(Exercícios propostos):
[1] Traduza para o inglês a seguinte frase do texto sobre representatividade: "Situações como essa mostram o quanto a representatividade importa."
[2] Dê continuidade ao texto sobre representatividade, começando logo após a última frase apresentada.

----- Trecho selecionado -----

Cabelos cacheados, óculos de armação redonda e o mesmo tom de pele. A reação da pequena Manu, de 2 anos, ao ver a personagem Mirabel da animação Encanto, da Disney, foi imediata: “sou eu, mamãe!”.
Registrada em um vídeo publicado nas redes sociais da família e que hoje conta com milhares de visualizações, a identificação não passou despercebida. “O poder de se enxergar na história”, escreveu a atriz norte-americana Viola Davis, símbolo da luta por mais representatividade em Hollywood, em sua conta do Instagram. A publicação original teve as curtidas de Bruna Marquezine e de Sabrina Sato, e a menina virou pauta de reportagens na imprensa.
Situações como essa mostram o quanto a representatividade importa. A partir dela, é possível refletir a pluralidade da sociedade e, para grupos minoritários, reconhecer-se em personagens carrega a mensagem de que ocupar posições de destaque pode estar cada vez mais próximo da realidade, talvez nunca antes imaginada.
Enxergar-se em um filme da Disney, por exemplo, é uma questão que ultrapassa a autoestima e a identificação; é poder se imaginar acessando lugares, espaços e o sucesso – para um dia, de fato, conseguir atravessar barreiras.

----- Material fornecido -----

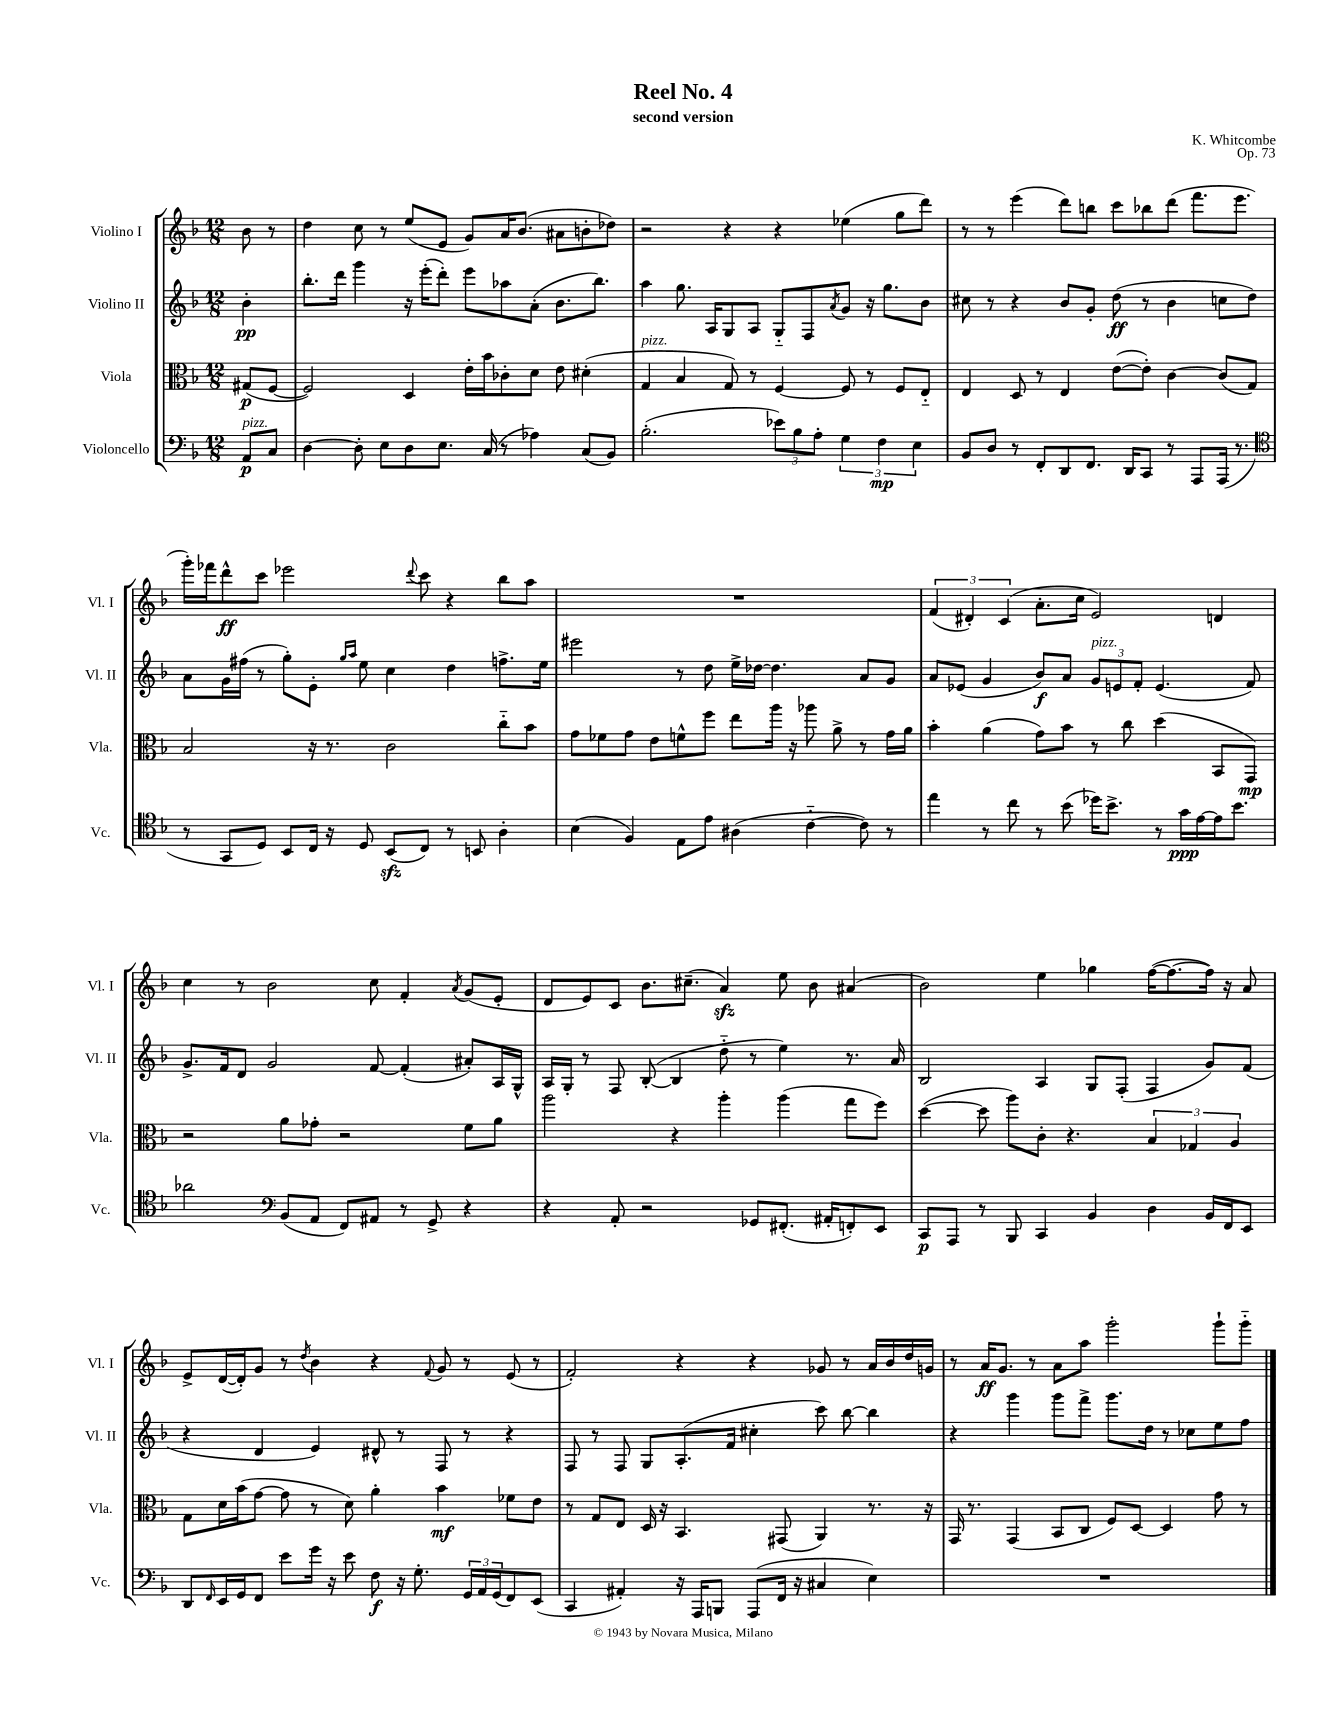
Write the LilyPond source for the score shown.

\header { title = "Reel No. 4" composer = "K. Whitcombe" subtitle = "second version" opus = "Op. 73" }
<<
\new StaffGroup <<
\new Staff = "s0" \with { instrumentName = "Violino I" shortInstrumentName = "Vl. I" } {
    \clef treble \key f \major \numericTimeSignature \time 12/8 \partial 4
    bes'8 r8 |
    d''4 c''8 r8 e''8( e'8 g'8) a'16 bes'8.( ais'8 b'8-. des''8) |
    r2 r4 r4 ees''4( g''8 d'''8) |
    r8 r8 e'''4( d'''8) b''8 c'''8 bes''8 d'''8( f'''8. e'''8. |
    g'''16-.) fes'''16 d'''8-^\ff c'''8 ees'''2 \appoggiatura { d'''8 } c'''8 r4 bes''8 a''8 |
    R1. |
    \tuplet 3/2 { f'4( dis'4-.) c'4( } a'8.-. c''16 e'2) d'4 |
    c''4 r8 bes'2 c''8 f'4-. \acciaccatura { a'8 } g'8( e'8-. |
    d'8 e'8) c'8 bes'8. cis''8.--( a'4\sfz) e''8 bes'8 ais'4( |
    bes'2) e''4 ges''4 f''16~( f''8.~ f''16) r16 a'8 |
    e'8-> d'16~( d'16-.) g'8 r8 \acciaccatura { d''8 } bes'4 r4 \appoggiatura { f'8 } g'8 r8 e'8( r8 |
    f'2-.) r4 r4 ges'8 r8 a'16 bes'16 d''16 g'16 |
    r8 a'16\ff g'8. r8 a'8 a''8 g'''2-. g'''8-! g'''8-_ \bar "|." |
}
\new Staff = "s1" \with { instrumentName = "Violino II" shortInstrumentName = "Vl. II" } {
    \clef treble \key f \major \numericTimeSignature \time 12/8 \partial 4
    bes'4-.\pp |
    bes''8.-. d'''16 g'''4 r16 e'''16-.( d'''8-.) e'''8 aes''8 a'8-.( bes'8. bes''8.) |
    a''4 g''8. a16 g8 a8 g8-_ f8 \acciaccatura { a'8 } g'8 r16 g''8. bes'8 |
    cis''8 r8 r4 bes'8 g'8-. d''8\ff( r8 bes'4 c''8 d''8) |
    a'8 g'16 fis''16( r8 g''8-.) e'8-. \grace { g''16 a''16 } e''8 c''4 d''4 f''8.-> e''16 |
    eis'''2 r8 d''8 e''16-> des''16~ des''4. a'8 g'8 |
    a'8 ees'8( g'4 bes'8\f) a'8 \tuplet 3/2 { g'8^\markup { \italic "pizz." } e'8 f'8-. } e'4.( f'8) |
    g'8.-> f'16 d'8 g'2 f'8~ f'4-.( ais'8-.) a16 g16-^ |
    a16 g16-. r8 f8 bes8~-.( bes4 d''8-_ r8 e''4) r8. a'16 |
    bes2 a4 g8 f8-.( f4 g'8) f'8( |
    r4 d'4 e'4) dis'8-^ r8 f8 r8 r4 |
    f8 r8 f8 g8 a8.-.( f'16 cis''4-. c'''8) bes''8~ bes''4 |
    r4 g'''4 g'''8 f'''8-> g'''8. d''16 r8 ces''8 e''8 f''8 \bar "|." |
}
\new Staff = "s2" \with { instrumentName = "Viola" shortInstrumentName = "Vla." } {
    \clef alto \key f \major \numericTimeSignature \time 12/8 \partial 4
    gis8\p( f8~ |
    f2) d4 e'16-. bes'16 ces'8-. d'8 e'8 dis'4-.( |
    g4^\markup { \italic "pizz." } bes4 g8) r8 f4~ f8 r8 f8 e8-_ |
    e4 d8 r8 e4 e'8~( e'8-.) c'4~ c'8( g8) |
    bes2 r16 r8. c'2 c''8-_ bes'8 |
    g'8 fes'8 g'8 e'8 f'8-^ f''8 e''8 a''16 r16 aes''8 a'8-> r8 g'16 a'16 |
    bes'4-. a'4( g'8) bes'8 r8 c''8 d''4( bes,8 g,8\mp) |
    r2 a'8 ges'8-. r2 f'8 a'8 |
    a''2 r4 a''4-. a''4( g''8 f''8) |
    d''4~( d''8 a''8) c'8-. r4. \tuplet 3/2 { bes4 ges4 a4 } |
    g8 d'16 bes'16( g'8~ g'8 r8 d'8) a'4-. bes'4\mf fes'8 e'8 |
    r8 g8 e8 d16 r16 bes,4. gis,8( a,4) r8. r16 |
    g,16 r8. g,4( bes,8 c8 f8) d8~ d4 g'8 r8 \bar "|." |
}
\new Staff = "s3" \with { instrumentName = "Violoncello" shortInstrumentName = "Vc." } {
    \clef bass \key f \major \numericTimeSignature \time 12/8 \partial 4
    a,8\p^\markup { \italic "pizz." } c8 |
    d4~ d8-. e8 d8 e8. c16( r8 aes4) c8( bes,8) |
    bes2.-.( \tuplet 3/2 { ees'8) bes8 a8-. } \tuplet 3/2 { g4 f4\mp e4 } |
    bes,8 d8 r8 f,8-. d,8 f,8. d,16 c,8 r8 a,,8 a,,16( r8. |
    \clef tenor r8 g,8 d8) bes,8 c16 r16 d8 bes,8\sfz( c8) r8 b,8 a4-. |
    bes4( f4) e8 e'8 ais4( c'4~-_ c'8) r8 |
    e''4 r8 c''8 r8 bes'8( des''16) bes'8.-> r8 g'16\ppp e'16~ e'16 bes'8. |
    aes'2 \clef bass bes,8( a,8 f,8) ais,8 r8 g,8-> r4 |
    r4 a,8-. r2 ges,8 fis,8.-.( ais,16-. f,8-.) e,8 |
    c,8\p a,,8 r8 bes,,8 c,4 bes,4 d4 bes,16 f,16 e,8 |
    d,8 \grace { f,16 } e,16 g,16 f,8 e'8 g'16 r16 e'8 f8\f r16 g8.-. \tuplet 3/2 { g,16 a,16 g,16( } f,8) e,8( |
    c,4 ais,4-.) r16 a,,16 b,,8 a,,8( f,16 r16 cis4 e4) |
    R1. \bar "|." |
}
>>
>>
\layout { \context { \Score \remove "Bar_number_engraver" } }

-----

(Exercícios resolvidos):
[1] Situations like this show how much representation matters.

[2]
BBB da diversidade
E, por falar nisso, a mais nova edição do Big Brother Brasil já marcou a história da televisão brasileira. Pela primeira vez em 20 anos de exibição, o elenco da casa mais vigiada do Brasil conta com forte representação LGBTQIA+. Seis dos 20 participantes iniciais se identificam como pessoas gays, lésbicas, travestis e bissexuais.
Linn Da Quebrada, Brunna Gonçalves, Maria, Vinicius Fernandes, Tiago Abravanel e Luciano Estevan, o primeiro a ser eliminado, chegaram sem medo de assumir quem são em rede nacional. A dançarina Brunna, por exemplo, ficou conhecida depois que se casou com a cantora Ludmilla. Tiago já chegou a rebater comentários homofóbicos da prima Patrícia Abravanel. E, logo na apresentação em grupo do reality, Linn reafirmou sua identidade de gênero com um discurso poético, dizendo “não sou homem, não sou mulher: sou travesti”.
A presença da cantora e atriz de 31 anos marca a segunda vez em que uma pessoa trans (no caso de Linn, uma travesti) participa do programa, após mais de uma década de Ariadna Arantes, que foi a primeira eliminada da 11ª edição. Na ocasião, a influenciadora digital foi vítima de uma campanha discriminatória entre o público e diversos meios de comunicação, e hoje celebra a participação de Linn, cuja representatividade tem sido bem aceita.
Mas, apesar de ter tatuado em sua testa o pronome “Ela”, Linn já vivenciou situações transfóbicas dentro da casa. Por diversas vezes, a artista precisou esclarecer a forma pela qual exige e deve ser tratada – o próprio Tadeu Schimdt, estreante na função de apresentador, precisou intervir logo na primeira semana do confinamento.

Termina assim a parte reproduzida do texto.